### Information provided ###

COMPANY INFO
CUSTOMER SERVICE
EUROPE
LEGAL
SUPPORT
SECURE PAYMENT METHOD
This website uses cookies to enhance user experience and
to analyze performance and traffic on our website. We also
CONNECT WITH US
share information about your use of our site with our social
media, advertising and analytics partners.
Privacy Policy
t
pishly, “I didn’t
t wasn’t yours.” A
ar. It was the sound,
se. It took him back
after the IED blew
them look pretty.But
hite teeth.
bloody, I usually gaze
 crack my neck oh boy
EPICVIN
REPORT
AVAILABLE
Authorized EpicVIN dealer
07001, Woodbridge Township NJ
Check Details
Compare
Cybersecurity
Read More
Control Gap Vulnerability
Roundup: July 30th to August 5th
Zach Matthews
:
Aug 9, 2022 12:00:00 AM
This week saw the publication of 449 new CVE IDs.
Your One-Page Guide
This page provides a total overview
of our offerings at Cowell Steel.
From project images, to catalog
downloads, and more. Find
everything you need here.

###
### Information provided ###

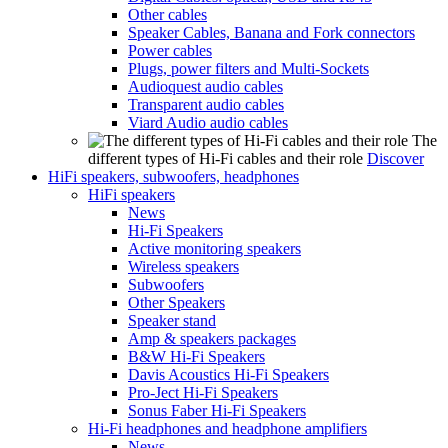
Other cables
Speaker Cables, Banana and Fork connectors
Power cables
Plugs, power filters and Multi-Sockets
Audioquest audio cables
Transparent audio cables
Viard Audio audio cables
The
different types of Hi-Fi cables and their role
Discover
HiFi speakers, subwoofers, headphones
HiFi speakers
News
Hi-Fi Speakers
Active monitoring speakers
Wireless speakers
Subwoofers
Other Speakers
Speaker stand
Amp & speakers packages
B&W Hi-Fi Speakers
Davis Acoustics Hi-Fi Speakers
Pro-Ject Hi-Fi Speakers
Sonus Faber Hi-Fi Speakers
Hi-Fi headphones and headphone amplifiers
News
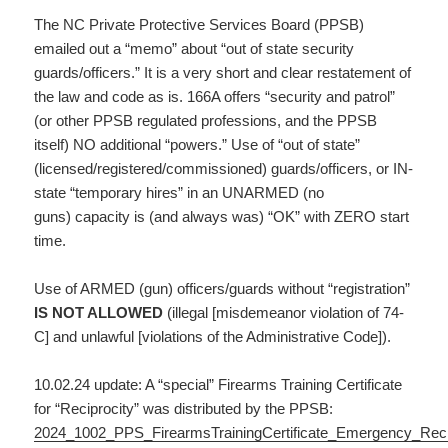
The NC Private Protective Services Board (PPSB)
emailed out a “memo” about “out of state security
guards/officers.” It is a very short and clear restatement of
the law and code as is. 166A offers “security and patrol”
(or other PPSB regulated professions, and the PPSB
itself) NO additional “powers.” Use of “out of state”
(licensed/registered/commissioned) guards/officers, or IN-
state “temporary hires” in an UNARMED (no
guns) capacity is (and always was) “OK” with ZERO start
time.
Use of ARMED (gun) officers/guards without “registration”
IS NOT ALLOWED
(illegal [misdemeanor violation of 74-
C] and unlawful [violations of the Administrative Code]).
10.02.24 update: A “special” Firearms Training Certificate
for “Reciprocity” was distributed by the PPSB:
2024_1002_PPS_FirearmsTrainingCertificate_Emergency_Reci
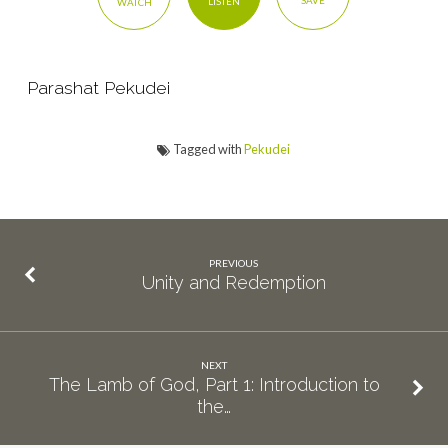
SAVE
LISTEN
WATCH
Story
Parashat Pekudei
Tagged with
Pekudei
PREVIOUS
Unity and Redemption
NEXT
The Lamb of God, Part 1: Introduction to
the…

###

### What the task asks
Please render the part of the listing that opens with the line containing "The NC Private" and closes with the line containing "was distributed by" as a JSON list of strings, one string per line, with blank lines left out.

### Exercise result
[
  "The NC Private Protective Services Board (PPSB)",
  "emailed out a “memo” about “out of state security",
  "guards/officers.” It is a very short and clear restatement of",
  "the law and code as is. 166A offers “security and patrol”",
  "(or other PPSB regulated professions, and the PPSB",
  "itself) NO additional “powers.” Use of “out of state”",
  "(licensed/registered/commissioned) guards/officers, or IN-",
  "state “temporary hires” in an UNARMED (no",
  "guns) capacity is (and always was) “OK” with ZERO start",
  "time.",
  "Use of ARMED (gun) officers/guards without “registration”",
  "IS NOT ALLOWED",
  "(illegal [misdemeanor violation of 74-",
  "C] and unlawful [violations of the Administrative Code]).",
  "10.02.24 update: A “special” Firearms Training Certificate",
  "for “Reciprocity” was distributed by the PPSB:"
]